Fixed Mortgage Rates

The Government of Canada 5-Year Bond Yield:

The Government of Canada 5-year bond yield is a crucial indicator that influences fixed mortgage rates. Currently surpassing the 4% mark, this development has caught the attention of financial experts. Ryan Sims, a broker at TMG The Mortgage Group and a former investment banker, highlighted in his blog that rates as high as 4.40% might be on the horizon if the 5-year bond yield continues to stay above 4% consistently. However, there is also hope for homebuyers as Sims predicts a likely downward trend in mortgage rates if the yields fail to sustain above 4%.

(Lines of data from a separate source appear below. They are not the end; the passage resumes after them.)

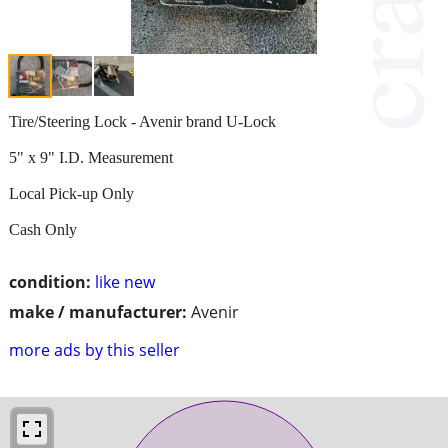
Tire/Steering Lock - Avenir brand U-Lock
5" x 9" I.D. Measurement
Local Pick-up Only
Cash Only
condition:
like new
make / manufacturer:
Avenir
more ads by this seller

Impact on Fixed Mortgage Rates:

Major banks, including CIBC, RBC, Scotiabank, and TD, along with several other mortgage providers, have already responded to the rise in the 5-year bond yield by increasing their fixed mortgage rates. Data compiled by shows that the lowest nationally available deep-discount insured 5-year fixed mortgage rate has increased by 15 basis points in just the past week. This upward trend is causing anxiety among potential homebuyers, leading them to postpone their plans until interest rates become more favorable.

Homebuyers’ Perspective:

A recent survey conducted by Ipsos reflects the growing concerns among Canadians regarding rising mortgage rates. The survey found that nearly two-thirds of Canadians are now waiting for rates to drop before considering purchasing a home. Young people between 18 and 44 years old are particularly impacted, with 68% of them finding it more challenging to buy a home compared to the past. The uncertainty surrounding interest rates has forced many potential buyers to hold off on their homeownership dreams until more favorable rates are available.

Financial Anxiety and the Broader Economy:

Housing costs continue to be a primary cause of financial anxiety for 71% of Canadians. Fluctuations in mortgage rates can have a significant impact on the broader economy, affecting consumer spending, construction activity, and the overall real estate market. As mortgage rates rise, homeowners may face increased financial stress, potentially leading to reduced discretionary spending and slower economic growth.

As fixed mortgage rates continue to rise, driven by the surge in the Government of Canada 5-year bond yield, potential homebuyers find themselves in a challenging position. The impact of these rate fluctuations is evident in the housing market, with many Canadians postponing their plans to buy a home until rates become more favorable. While financial experts predict the possibility of even higher rates, there is also hope for a downward trend if the 5-year bond yield fails to sustain above 4%. For now, staying informed about market developments and consulting with mortgage experts will be crucial for anyone navigating the current real estate landscape.